Data provided:
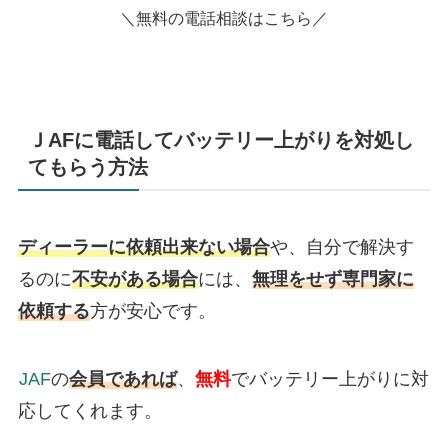
＼無料の電話相談はこちら／
ＪAFに電話してバッテリー上がりを対処し
てもらう方法
ディーラーに依頼出来ない場合
や、自分で解決す
るのに
不安がある場合
には、
無理をせず専門家に
依頼する
方が安心です。
JAF
の
会員であれば
、
無料
でバッテリー上がりに対
応してくれます。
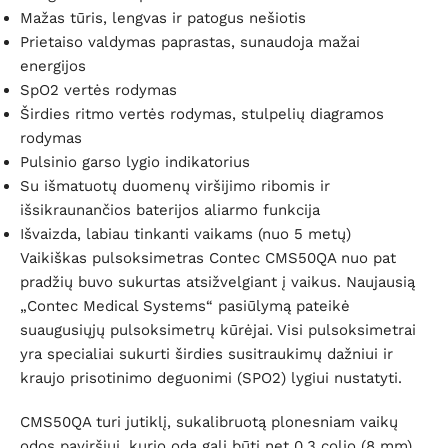
Mažas tūris, lengvas ir patogus nešiotis
Prietaiso valdymas paprastas, sunaudoja mažai
energijos
SpO2 vertės rodymas
Širdies ritmo vertės rodymas, stulpelių diagramos
rodymas
Pulsinio garso lygio indikatorius
Su išmatuotų duomenų viršijimo ribomis ir
išsikraunančios baterijos aliarmo funkcija
Išvaizda, labiau tinkanti vaikams (nuo 5 metų)
Vaikiškas pulsoksimetras Contec CMS50QA nuo pat
pradžių buvo sukurtas atsižvelgiant į vaikus. Naujausią
„Contec Medical Systems“ pasiūlymą pateikė
suaugusiųjų pulsoksimetrų kūrėjai. Visi pulsoksimetrai
yra specialiai sukurti širdies susitraukimų dažniui ir
kraujo prisotinimo deguonimi (SPO2) lygiui nustatyti.
CMS50QA turi jutiklį, sukalibruotą plonesniam vaikų
odos paviršiui, kurio oda gali būti net 0,3 colio (8 mm).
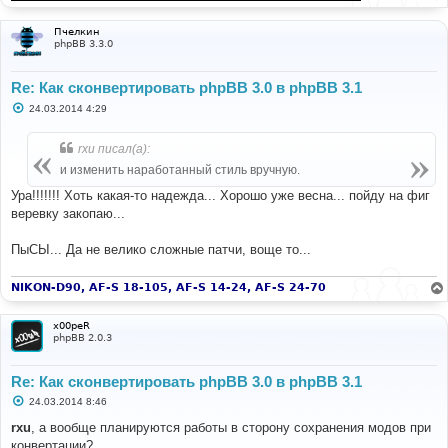
Пчелкин
phpBB 3.3.0
Re: Как сконвертировать phpBB 3.0 в phpBB 3.1
С
24.03.2014 4:29
о
о
б
rxu писал(а):
щ
е
и изменить наработанный стиль вручную.
н
и
Ура!!!!!!! Хоть какая-то надежда... Хорошо уже весна... пойду на фиг
е
веревку закопаю...
ПыСЫ... Да не велико сложные патчи, воще то...
NIKON-D90, AF-S 18-105, AF-S 14-24, AF-S 24-70
x00peR
phpBB 2.0.3
Re: Как сконвертировать phpBB 3.0 в phpBB 3.1
С
24.03.2014 8:46
о
о
rxu
, а вообще планируются работы в сторону сохранения модов при
б
конвертации?
щ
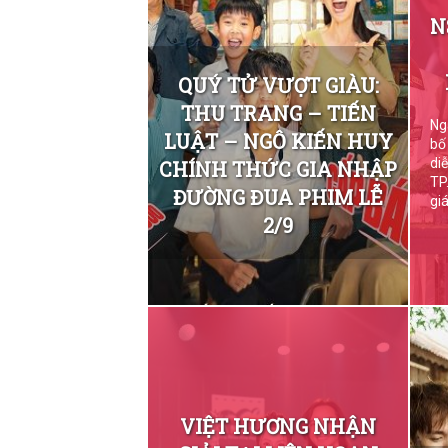
N
QUÝ TỬ VƯỢT GIÀU:
THU TRANG – TIẾN
Ng
LUẬT – NGÔ KIẾN HUY
bố
di
CHÍNH THỨC GIA NHẬP
TP
ĐƯỜNG ĐUA PHIM LỄ
giá
2/9
VIỆT HƯƠNG NHẬN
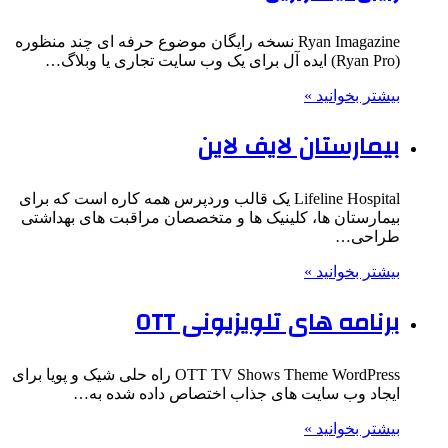
Ryan Imagazine نسخه رایگان موضوع حرفه ای چند منظوره
(Ryan Pro) ایده آل برای یک وب سایت تجاری یا وبلاگ…
بیشتر بخوانید »
بیمارستان لایف لاین
Lifeline Hospital یک قالب وردپرس همه کاره است که برای
بیمارستان ها، کلینیک ها و متخصصان مراقبت های بهداشتی
طراحی…
بیشتر بخوانید »
برنامه های تلویزیونی OTT
OTT TV Shows Theme WordPress راه حلی شیک و پویا برای
ایجاد وب سایت های جذاب اختصاص داده شده به…
بیشتر بخوانید »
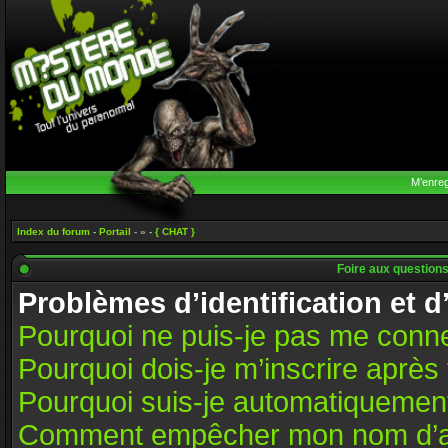
M’enreg
Index du forum
-
Portail
- » -
{ CHAT }
Foire aux question
Problèmes d’identification et d
Pourquoi ne puis-je pas me conn
Pourquoi dois-je m’inscrire après 
Pourquoi suis-je automatiquemen
Comment empêcher mon nom d’appar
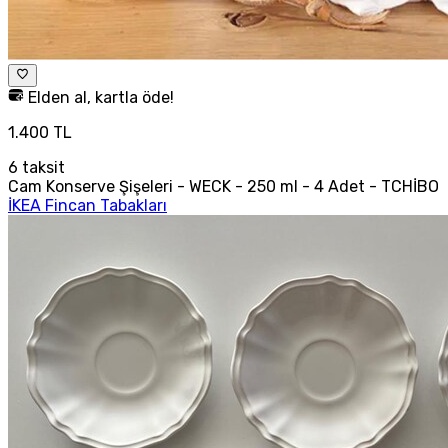
Elden al, kartla öde!
1.400 TL
6
taksit
Cam Konserve Şişeleri - WECK - 250 ml - 4 Adet - TCHİBO
İKEA Fincan Tabakları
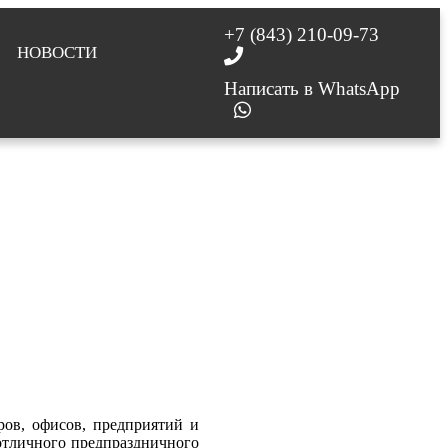
+7 (843) 210-09-73
НОВОСТИ
Написать в WhatsApp
ров, офисов, предприятий и
отличного предпраздничного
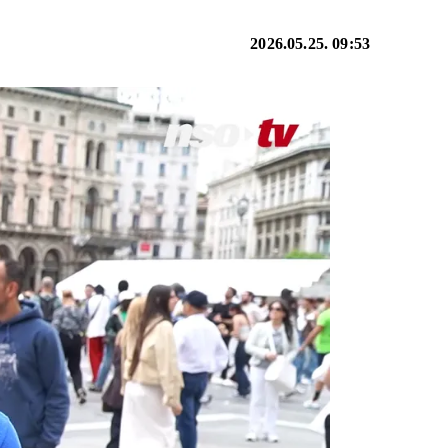
2026.05.25. 09:53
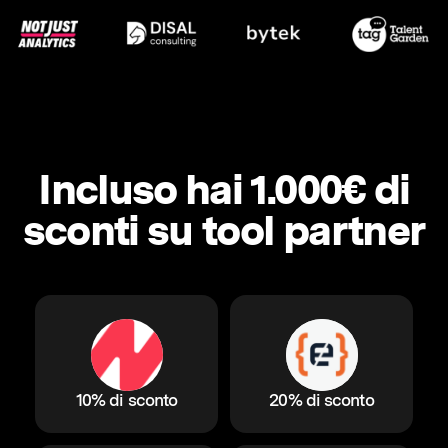
Incluso hai 1.000€ di
sconti su tool partner
10% di sconto
20% di sconto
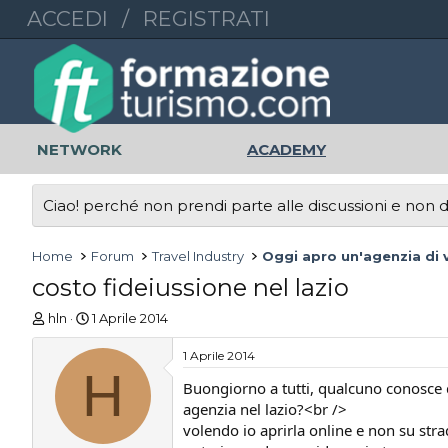
ACCEDI
/
REGISTRATI
NETWORK
ACADEMY
Ciao! perché non prendi parte alle discussioni e non di
Home
Forum
Travel Industry
Oggi apro un'agenzia di v
costo fideiussione nel lazio
A
D
hln
1 Aprile 2014
u
a
t
t
1 Aprile 2014
o
H
a
Buongiorno a tutti, qualcuno conosce q
r
d
e
'
agenzia nel lazio?<br />
D
i
volendo io aprirla online e non su str
i
n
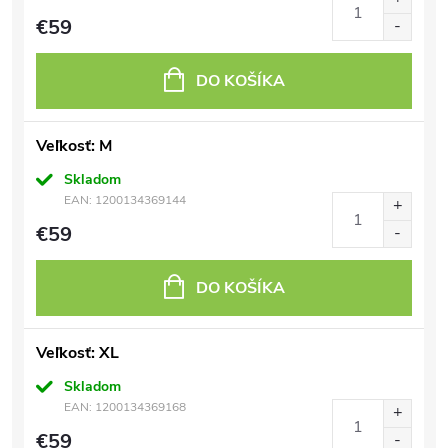
€59
DO KOŠÍKA
Veľkosť: M
Skladom
EAN:
1200134369144
€59
DO KOŠÍKA
Veľkosť: XL
Skladom
EAN:
1200134369168
€59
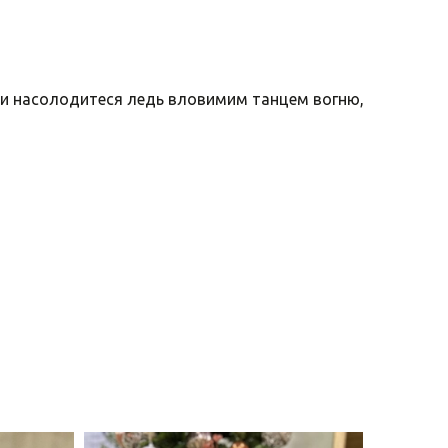
 ви насолодитеся ледь вловимим танцем вогню,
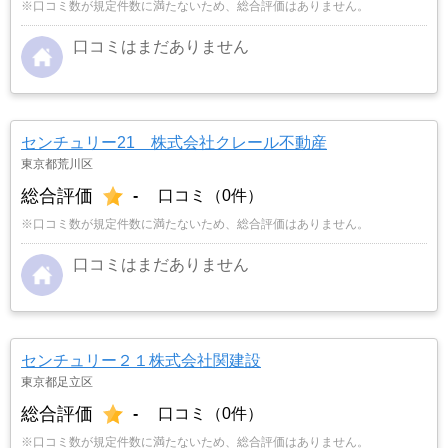
※口コミ数が規定件数に満たないため、総合評価はありません。
口コミはまだありません
センチュリー21 株式会社クレール不動産
東京都荒川区
総合評価
-
口コミ（0件）
※口コミ数が規定件数に満たないため、総合評価はありません。
口コミはまだありません
センチュリー２１株式会社関建設
東京都足立区
総合評価
-
口コミ（0件）
※口コミ数が規定件数に満たないため、総合評価はありません。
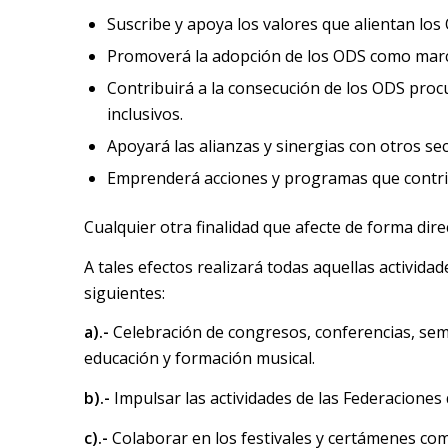
Suscribe y apoya los valores que alientan los
Promoverá la adopción de los ODS como marco 
Contribuirá a la consecución de los ODS pro
inclusivos.
Apoyará las alianzas y sinergias con otros se
Emprenderá acciones y programas que contribu
Cualquier otra finalidad que afecte de forma direc
A tales efectos realizará todas aquellas actividad
siguientes:
a).-
Celebración de congresos, conferencias, sem
educación y formación musical.
b).-
Impulsar las actividades de las Federaciones
c).-
Colaborar en los festivales y certámenes comp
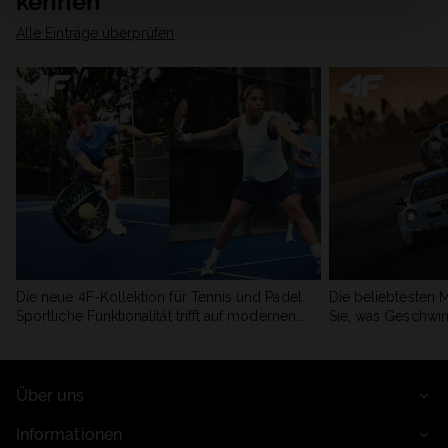
kennen
Alle Einträge überprüfen
Die neue 4F-Kollektion für Tennis und Padel.
Die beliebtesten 
Sportliche Funktionalität trifft auf modernen
Sie, was Geschwin
Stil.
begeistert.
Über uns
Informationen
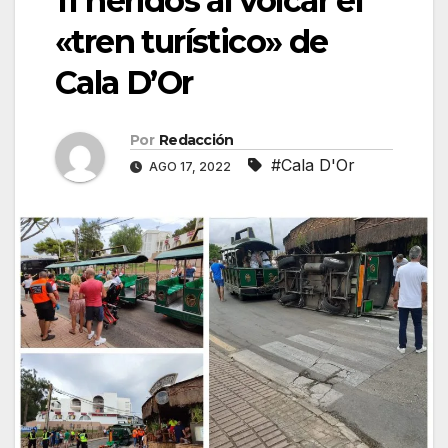
11 heridos al volcar el
«tren turístico» de
Cala D’Or
Por
Redacción
#Cala D'Or
AGO 17, 2022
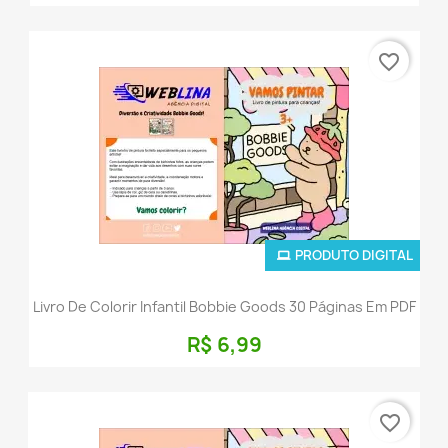
favorite_border
PRODUTO DIGITAL
Livro De Colorir Infantil Bobbie Goods 30 Páginas Em PDF
R$ 6,99
favorite_border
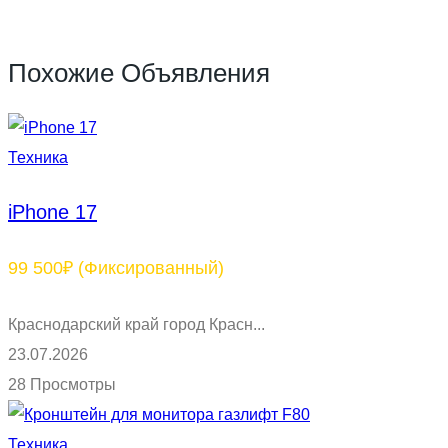
Похожие Объявления
Техника
iPhone 17
99 500₽
(Фиксированный)
Краснодарский край город Красн...
23.07.2026
28 Просмотры
Техника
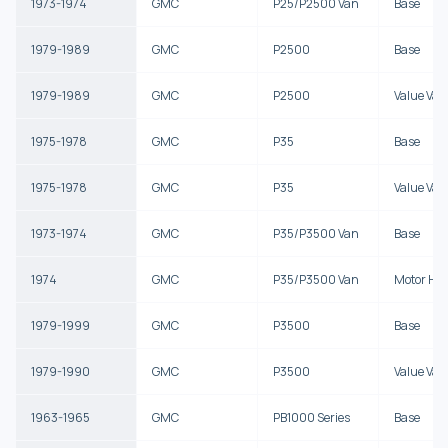
1973-1974
GMC
P25/P2500 Van
Base
1979-1989
GMC
P2500
Base
1979-1989
GMC
P2500
Value Van
1975-1978
GMC
P35
Base
1975-1978
GMC
P35
Value Van
1973-1974
GMC
P35/P3500 Van
Base
1974
GMC
P35/P3500 Van
Motor Ho
1979-1999
GMC
P3500
Base
1979-1990
GMC
P3500
Value Van
1963-1965
GMC
PB1000 Series
Base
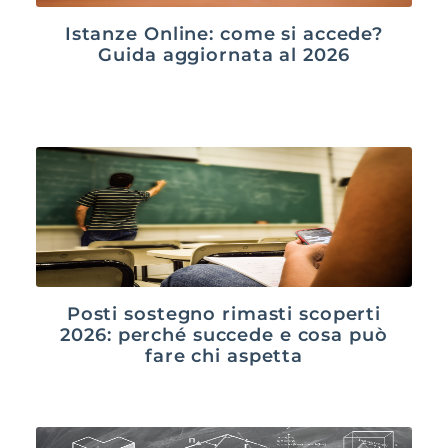
Istanze Online: come si accede?
Guida aggiornata al 2026
Posti sostegno rimasti scoperti
2026: perché succede e cosa può
fare chi aspetta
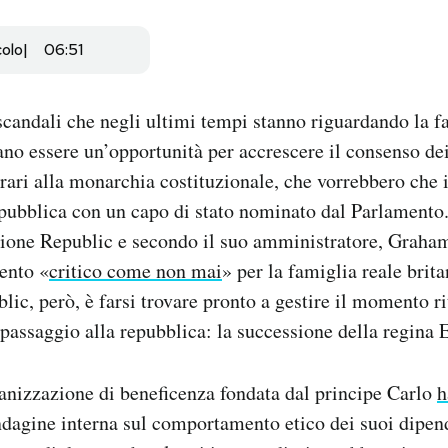
colo
06:51
 scandali che negli ultimi tempi stanno riguardando la f
ano essere un’opportunità per accrescere il consenso d
rari alla monarchia costituzionale, che vorrebbero che 
epubblica
con un capo di stato nominato dal Parlamento
sione Republic e secondo il suo
amministratore, Graham
ento «
critico come non mai
» per la famiglia reale brita
blic, però, è farsi trovare pronto a gestire il momento r
 passaggio alla repubblica: la successione della regina E
nizzazione di beneficenza fondata dal principe Carlo
h
ndagine interna sul comportamento etico dei suoi dipen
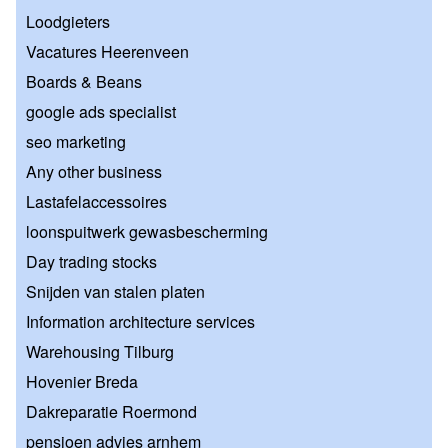
Loodgieters
Vacatures Heerenveen
Boards & Beans
google ads specialist
seo marketing
Any other business
Lastafelaccessoires
loonspuitwerk gewasbescherming
Day trading stocks
Snijden van stalen platen
Information architecture services
Warehousing Tilburg
Hovenier Breda
Dakreparatie Roermond
pensioen advies arnhem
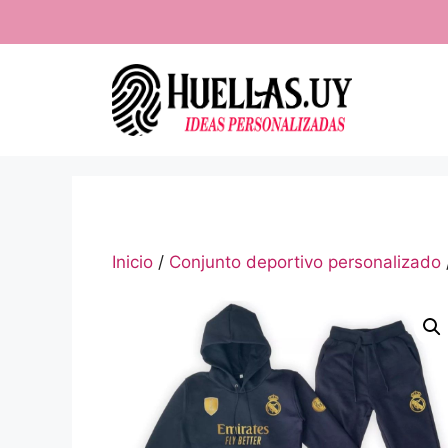
Saltar
al
contenido
Inicio
/
Conjunto deportivo personalizado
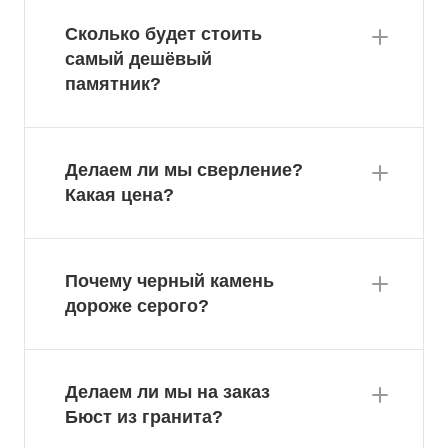
Сколько будет стоить
самый дешёвый
памятник?
Делаем ли мы сверление?
Какая цена?
Почему черный камень
дороже серого?
Делаем ли мы на заказ
Бюст из гранита?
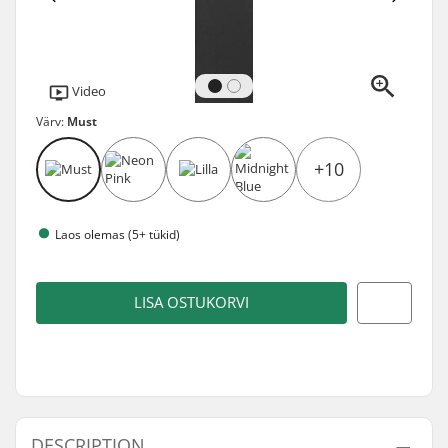
Video
Värv:
Must
+10
Laos olemas (5+ tükid)
LISA OSTUKORVI
DESCRIPTION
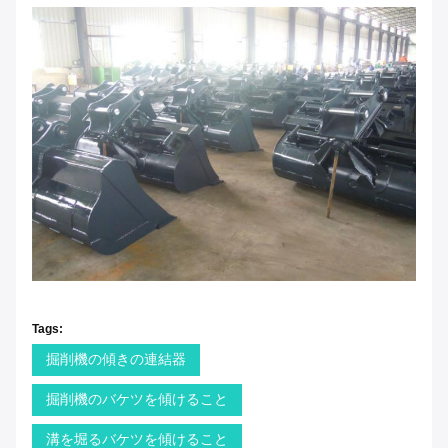
Tags:
掘削機の傾きの連結器
掘削機のバケツを傾けること
溝を堀るバケツを傾けること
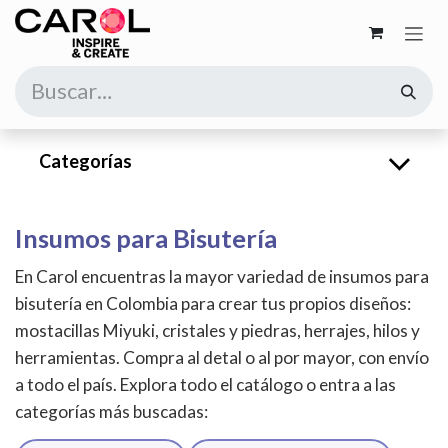
Ir al contenido
Categorías
Insumos para Bisutería
En Carol encuentras la mayor variedad de insumos para
bisutería en Colombia para crear tus propios diseños:
mostacillas Miyuki, cristales y piedras, herrajes, hilos y
herramientas. Compra al detal o al por mayor, con envío
a todo el país. Explora todo el catálogo o entra a las
categorías más buscadas:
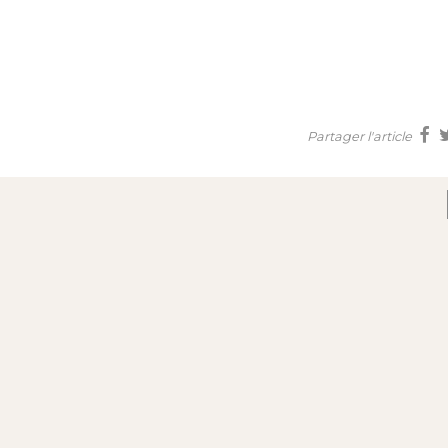
Partager l'article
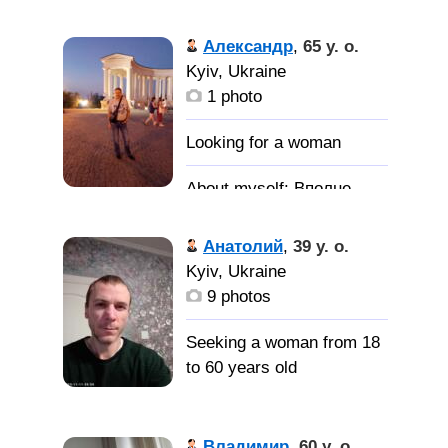
серьезные отношения,
общении..
Александр
,
65 y. o.
интересуют
Kyiv, Ukraine
длительные отношения..
1 photo
Вполне
нормальный человек.
Анатолий
,
39 y. o.
Любимую,
Kyiv, Ukraine
для жизни, путешествий,
9 photos
с которой было бы не
скучно как в быту так и
Seeking a woman from 18
жизни, только для
to 60 years old
серьёзных отношений.
свободный
не женат без вред них
Владимир
,
60 y. o.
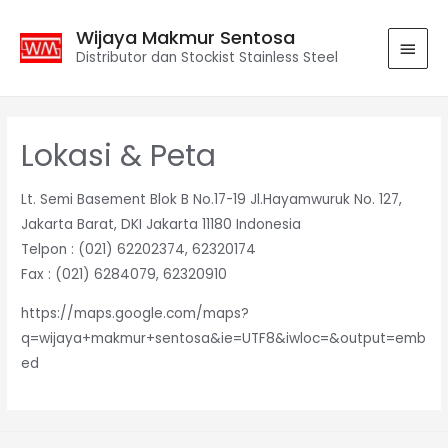
Wijaya Makmur Sentosa
Distributor dan Stockist Stainless Steel
Lokasi & Peta
Lt. Semi Basement Blok B No.17-19 Jl.Hayamwuruk No. 127,
Jakarta Barat, DKI Jakarta 11180 Indonesia
Telpon : (021) 62202374, 62320174
Fax : (021) 6284079, 62320910
https://maps.google.com/maps?
q=wijaya+makmur+sentosa&ie=UTF8&iwloc=&output=emb
ed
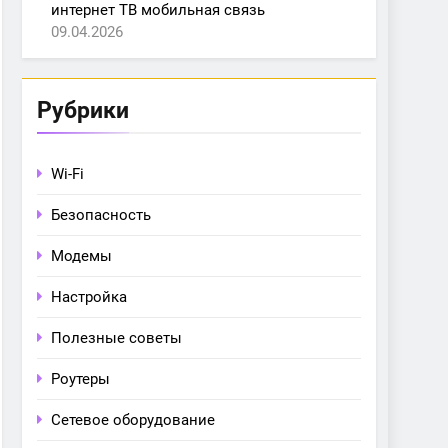
интернет ТВ мобильная связь
09.04.2026
Рубрики
Wi-Fi
Безопасность
Модемы
Настройка
Полезные советы
Роутеры
Сетевое оборудование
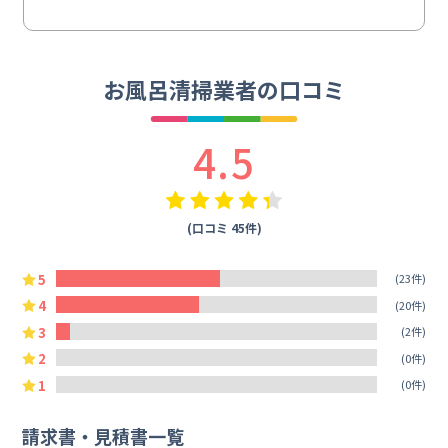
お風呂清掃業者の口コミ
4.5
(口コミ 45件)
5
(23件)
4
(20件)
3
(2件)
2
(0件)
1
(0件)
請求書・見積書一覧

Try it: Update the lines of the material from the line with "Сколько будет стоить" to the line with "Partager l'article" by replacing "Must" with "Valge", changing nothing else, and leave the pictures out.

Answer box:
Сколько будет стоить
самый дешёвый
памятник?
Делаем ли мы сверление?
Какая цена?
Почему черный камень
дороже серого?
Делаем ли мы на заказ
Бюст из гранита?
Video
Värv:
Valge
+10
Laos olemas (5+ tükid)
LISA OSTUKORVI
DESCRIPTION
Tags:
掘削機の傾きの連結器
掘削機のバケツを傾けること
溝を堀るバケツを傾けること
Ir al contenido
Categorías
Insumos para Bisutería
En Carol encuentras la mayor variedad de insumos para
bisutería en Colombia para crear tus propios diseños:
mostacillas Miyuki, cristales y piedras, herrajes, hilos y
herramientas. Compra al detal o al por mayor, con envío
a todo el país. Explora todo el catálogo o entra a las
categorías más buscadas:
Partager l'article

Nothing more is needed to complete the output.